• _TO DO_:
Nothing outside the range is wanted. Repeat exactly the lines below from the one with "596 197 25.12" through the one with "464 263 0.33".

• _RECORDS PROVIDED_:
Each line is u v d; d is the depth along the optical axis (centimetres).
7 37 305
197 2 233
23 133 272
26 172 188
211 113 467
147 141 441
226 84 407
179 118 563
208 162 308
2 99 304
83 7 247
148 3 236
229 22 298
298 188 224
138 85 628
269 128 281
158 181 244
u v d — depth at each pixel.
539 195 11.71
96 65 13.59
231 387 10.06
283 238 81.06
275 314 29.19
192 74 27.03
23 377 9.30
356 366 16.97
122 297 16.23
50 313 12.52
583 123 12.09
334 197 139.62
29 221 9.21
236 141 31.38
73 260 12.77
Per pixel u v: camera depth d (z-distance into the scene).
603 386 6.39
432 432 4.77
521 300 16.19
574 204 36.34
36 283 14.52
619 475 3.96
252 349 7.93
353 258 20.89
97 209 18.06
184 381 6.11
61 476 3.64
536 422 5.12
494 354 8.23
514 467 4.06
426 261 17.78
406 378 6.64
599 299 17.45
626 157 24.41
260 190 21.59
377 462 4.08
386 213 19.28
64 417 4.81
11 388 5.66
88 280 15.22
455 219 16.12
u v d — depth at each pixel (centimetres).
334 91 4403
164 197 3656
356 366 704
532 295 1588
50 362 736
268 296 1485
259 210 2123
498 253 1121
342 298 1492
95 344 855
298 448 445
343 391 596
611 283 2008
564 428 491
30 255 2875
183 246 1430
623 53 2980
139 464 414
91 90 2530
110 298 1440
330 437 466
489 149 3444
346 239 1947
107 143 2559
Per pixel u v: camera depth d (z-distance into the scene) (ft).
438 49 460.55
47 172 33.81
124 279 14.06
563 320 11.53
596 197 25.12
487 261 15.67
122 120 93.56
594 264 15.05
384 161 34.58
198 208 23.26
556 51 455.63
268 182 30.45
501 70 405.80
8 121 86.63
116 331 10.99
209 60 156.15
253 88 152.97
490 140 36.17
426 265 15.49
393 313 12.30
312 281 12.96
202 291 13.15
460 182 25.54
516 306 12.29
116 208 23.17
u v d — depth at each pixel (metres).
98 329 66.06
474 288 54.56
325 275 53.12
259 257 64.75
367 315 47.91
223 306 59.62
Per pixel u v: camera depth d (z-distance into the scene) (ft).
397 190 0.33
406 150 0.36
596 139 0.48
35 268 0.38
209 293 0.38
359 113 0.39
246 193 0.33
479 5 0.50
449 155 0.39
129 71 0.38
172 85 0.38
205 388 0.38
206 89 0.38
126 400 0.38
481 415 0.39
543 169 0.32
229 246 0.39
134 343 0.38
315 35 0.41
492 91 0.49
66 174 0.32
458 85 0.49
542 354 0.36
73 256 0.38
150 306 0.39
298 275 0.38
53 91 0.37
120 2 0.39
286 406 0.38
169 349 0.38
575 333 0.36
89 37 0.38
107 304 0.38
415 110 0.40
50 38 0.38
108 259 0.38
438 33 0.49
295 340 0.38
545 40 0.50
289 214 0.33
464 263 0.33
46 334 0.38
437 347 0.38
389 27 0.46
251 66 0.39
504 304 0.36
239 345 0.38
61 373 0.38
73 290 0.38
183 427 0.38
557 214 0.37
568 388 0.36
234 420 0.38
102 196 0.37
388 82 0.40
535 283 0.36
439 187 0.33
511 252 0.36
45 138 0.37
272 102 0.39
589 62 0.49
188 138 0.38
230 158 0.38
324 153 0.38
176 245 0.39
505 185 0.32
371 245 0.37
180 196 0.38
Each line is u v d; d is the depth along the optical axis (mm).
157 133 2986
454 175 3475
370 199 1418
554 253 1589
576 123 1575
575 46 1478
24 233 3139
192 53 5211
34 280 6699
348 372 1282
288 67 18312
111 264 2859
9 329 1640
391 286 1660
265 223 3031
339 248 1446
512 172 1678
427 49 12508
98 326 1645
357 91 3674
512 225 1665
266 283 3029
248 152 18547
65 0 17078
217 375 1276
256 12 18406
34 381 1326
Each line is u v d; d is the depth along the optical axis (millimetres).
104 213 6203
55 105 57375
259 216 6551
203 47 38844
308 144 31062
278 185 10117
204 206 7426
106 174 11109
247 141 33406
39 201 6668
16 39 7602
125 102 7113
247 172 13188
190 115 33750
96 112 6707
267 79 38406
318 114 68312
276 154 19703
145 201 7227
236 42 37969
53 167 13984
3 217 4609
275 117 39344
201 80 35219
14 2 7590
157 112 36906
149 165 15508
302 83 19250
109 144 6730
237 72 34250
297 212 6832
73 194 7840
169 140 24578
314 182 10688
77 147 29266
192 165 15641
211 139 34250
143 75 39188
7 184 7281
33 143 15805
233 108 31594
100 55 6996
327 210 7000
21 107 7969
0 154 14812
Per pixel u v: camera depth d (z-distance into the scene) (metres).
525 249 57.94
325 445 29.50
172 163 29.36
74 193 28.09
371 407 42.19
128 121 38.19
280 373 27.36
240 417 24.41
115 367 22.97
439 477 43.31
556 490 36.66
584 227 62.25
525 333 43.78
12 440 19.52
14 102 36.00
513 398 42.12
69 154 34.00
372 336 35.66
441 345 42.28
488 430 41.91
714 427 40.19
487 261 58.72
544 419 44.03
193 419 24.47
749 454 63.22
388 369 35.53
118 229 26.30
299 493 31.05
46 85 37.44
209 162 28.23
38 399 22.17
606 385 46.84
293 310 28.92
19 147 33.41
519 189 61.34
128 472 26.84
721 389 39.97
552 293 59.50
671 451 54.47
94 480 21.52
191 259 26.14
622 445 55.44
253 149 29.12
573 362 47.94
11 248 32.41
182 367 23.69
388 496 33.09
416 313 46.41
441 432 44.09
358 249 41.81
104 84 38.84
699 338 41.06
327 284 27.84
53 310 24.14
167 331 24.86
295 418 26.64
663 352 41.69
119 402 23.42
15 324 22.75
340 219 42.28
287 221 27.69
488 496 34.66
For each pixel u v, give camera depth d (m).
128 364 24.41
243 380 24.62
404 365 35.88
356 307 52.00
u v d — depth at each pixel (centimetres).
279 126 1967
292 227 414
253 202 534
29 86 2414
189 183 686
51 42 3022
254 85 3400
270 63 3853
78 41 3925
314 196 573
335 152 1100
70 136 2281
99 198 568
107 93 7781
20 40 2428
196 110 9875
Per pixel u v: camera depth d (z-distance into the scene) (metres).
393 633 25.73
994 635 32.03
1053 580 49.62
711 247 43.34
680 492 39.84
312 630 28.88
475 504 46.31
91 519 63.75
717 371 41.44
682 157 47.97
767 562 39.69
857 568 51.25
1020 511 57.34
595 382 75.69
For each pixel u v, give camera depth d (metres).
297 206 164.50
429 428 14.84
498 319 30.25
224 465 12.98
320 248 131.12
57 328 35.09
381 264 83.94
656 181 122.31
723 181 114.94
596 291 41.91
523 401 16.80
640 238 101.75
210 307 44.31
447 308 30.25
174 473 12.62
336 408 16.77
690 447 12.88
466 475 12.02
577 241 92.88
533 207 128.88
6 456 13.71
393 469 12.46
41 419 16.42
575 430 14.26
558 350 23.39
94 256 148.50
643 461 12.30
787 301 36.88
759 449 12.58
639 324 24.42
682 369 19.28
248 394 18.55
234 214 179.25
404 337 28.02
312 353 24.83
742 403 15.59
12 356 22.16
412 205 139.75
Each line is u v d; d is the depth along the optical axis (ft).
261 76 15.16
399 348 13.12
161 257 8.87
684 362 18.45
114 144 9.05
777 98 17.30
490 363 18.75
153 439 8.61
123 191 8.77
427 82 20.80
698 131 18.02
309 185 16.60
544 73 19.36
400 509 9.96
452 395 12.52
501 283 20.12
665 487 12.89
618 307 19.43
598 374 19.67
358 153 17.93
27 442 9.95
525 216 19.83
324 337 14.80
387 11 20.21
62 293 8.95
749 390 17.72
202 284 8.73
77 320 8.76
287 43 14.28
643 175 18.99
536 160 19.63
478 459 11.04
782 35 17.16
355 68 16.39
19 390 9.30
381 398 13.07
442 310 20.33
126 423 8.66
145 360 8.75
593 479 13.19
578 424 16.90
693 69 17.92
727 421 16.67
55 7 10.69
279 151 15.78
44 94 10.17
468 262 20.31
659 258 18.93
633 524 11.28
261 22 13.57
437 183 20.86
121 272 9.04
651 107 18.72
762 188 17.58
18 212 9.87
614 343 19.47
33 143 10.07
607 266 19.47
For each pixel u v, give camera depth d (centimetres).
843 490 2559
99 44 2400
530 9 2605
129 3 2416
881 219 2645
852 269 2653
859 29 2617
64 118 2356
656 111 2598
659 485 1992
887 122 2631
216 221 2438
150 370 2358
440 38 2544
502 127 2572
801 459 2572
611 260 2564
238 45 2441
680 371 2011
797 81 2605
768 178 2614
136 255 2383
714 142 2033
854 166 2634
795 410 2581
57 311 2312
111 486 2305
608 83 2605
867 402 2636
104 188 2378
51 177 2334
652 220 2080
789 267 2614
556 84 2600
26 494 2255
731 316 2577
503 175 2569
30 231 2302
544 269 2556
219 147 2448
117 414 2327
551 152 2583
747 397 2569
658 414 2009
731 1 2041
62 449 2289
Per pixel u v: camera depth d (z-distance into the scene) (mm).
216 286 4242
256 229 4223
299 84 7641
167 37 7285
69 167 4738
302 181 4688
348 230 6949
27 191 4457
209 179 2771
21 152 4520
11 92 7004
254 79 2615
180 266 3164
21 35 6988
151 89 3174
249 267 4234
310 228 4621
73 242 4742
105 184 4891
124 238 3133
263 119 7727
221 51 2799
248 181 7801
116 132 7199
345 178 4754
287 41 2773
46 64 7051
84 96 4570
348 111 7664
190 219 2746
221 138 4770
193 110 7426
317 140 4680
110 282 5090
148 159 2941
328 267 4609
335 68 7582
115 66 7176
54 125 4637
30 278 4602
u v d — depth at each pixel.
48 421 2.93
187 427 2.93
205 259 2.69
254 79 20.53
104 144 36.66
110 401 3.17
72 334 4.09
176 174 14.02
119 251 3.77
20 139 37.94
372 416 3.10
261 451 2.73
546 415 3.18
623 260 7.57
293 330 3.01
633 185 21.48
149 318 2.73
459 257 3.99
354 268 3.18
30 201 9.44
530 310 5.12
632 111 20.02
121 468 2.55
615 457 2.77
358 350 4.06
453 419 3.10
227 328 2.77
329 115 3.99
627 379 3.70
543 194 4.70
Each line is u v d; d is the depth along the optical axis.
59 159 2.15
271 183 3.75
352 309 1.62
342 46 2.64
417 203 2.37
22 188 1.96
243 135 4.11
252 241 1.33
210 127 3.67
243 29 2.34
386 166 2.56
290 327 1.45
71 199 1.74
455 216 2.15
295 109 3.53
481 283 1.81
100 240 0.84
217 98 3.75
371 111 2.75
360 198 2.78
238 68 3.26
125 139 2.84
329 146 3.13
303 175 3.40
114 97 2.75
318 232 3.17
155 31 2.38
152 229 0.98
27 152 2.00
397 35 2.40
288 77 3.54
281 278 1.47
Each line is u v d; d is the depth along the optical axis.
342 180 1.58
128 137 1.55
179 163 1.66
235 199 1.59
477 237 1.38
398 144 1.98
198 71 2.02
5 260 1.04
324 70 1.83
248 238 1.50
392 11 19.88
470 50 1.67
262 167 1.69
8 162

• _ANSWER SECTION_:
596 197 25.12
487 261 15.67
122 120 93.56
594 264 15.05
384 161 34.58
198 208 23.26
556 51 455.63
268 182 30.45
501 70 405.80
8 121 86.63
116 331 10.99
209 60 156.15
253 88 152.97
490 140 36.17
426 265 15.49
393 313 12.30
312 281 12.96
202 291 13.15
460 182 25.54
516 306 12.29
116 208 23.17
u v d — depth at each pixel (metres).
98 329 66.06
474 288 54.56
325 275 53.12
259 257 64.75
367 315 47.91
223 306 59.62
Per pixel u v: camera depth d (z-distance into the scene) (ft).
397 190 0.33
406 150 0.36
596 139 0.48
35 268 0.38
209 293 0.38
359 113 0.39
246 193 0.33
479 5 0.50
449 155 0.39
129 71 0.38
172 85 0.38
205 388 0.38
206 89 0.38
126 400 0.38
481 415 0.39
543 169 0.32
229 246 0.39
134 343 0.38
315 35 0.41
492 91 0.49
66 174 0.32
458 85 0.49
542 354 0.36
73 256 0.38
150 306 0.39
298 275 0.38
53 91 0.37
120 2 0.39
286 406 0.38
169 349 0.38
575 333 0.36
89 37 0.38
107 304 0.38
415 110 0.40
50 38 0.38
108 259 0.38
438 33 0.49
295 340 0.38
545 40 0.50
289 214 0.33
464 263 0.33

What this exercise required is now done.